Je travaille dans le "digital" depuis 1997. Avant Google, avant les réseaux sociaux, avant même que le terme "digital" existe. À l'époque où on parlait de NTIC.
Startups de la bulle internet, premières web agencies, fournisseurs d'accès... J'ai fait mes armes à une époque où il fallait expliquer à son banquier ce qu'était un site web. La bulle a explosé. Je suis restée.
J'ai repris mes études en stratégie et management, j'ai bossé en agence web, j'ai vendu du SEO, SEA, ads, buzz, blog... à des clients qui n'en avaient pas forcément besoin.
En 2009, je fonde Bleek.in avec une conviction simple : les entreprises n'ont pas besoin qu'on leur vende le dernier levier à la mode. Elles ont besoin qu'on leur dise la vérité sur ce qui va, ce qui ne va pas, et ce qui leur manque vraiment. Pas d'agenda caché, pas de marge sur des prestataires.
Je facture mon jus de cerveau, rien d'autre. Quand j'interviens en maîtrise d'œuvre, mes partenaires facturent directement le client. Mon indépendance, c'est ce qui rend mon diagnostic fiable. PME, institutionnels, organismes de formation, grands comptes — peu importe le budget, toujours la même approche : pragmatique, efficiente, durable.
En parallèle, j'enseigne la stratégie et le marketing digital à l'IAE de Nice et à l'International University of Monaco pendant plus de dix ans. J'écris pour Frenchweb, j'interviens sur Radio Monaco, je traîne dans tous les événements de l'écosystème tech azuréen, j'en co-organise plusieurs — parce que le sujet m'intéresse vraiment.
Fin 2013, Gandi me propose la direction de la communication.
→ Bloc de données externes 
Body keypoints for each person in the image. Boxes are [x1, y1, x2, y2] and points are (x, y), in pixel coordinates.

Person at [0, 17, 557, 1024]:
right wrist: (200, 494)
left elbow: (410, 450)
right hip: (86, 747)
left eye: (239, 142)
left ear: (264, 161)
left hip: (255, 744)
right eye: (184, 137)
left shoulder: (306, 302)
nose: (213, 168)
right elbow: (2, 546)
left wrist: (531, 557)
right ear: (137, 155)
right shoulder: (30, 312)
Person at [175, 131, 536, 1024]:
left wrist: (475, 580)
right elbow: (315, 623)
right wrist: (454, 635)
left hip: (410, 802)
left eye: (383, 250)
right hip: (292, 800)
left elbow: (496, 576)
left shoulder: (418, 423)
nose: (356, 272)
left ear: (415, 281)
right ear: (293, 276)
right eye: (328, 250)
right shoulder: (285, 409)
Cinq ans à piloter stratégie de contenu, relations presse, gestion de crise, communication interne, événementiel — à l'échelle d'un acteur international du numérique.
Fin 2018, j'arrête tout. Pas un burnout, une prise de conscience. J'en ai assez de courir sans savoir après quoi. Je veux travailler moins, vivre plus, profiter de mes proches, voyager. Je me reconvertis dans la nutrition, parce que c'est cohérent avec mon histoire personnelle, je pars en camping-car en famille, je me lance dans la rénovation d'une grange en Corrèze. Slowpreneuriat assumé, minimalisme revendiqué.
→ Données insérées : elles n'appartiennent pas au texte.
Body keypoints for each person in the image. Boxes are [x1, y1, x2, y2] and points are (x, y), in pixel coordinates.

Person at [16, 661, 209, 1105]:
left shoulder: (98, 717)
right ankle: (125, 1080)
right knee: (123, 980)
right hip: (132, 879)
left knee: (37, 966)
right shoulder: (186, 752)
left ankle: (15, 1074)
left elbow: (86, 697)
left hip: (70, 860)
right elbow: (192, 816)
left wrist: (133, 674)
Sauf que geek un jour, geek toujours. J'ai construit mon activité nutrition de A à Z, comme une entreprise, pas comme un hobby. Conception de produits, stack technique, tunnel de vente, automatisation, CRM, acquisition organique. Quatre livres publiés. Au final, une activité qui tourne aujourd'hui quasi seule, parce que les fondations sont solides.
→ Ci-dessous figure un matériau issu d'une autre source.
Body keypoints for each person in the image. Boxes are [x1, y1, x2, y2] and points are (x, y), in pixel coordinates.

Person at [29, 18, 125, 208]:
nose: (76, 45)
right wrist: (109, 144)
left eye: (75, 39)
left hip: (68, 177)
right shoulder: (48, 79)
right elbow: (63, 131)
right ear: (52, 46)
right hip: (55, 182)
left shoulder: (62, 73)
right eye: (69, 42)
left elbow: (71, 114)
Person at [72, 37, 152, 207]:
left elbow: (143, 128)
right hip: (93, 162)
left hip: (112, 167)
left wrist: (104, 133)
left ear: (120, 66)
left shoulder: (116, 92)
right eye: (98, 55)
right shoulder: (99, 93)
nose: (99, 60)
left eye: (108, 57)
Depuis 2024, je reprends des missions de conseil.
Le contexte a changé. Et pas qu'un peu. L'IA génère du contenu correct en vingt minutes. N'importe qui peut avoir l'air d'un expert. Du coup, vos clients ne savent plus qui croire, et les algorithmes non plus.
Les entreprises empilent les canaux, les contenus, les leviers, sans avoir jamais identifié ce qui les rend uniques, sans avoir jamais posé les fondations. Une présence numérique qui ressemble à un chantier habité plutôt qu'à une maison construite.
C'est ce que je fais aujourd'hui. Poser ces fondations pour construire une légitimité qui dure, celle qui se valide sur la durée, par la cohérence et la profondeur, pas par le volume. Celle que l'IA ne peut pas inventer parce qu'elle vient du vécu, des erreurs, des arbitrages réels.
Je diagnostique ce qui manque, je structure ce qui existe, je déploie ce qui tient, je transmets ce qui dure.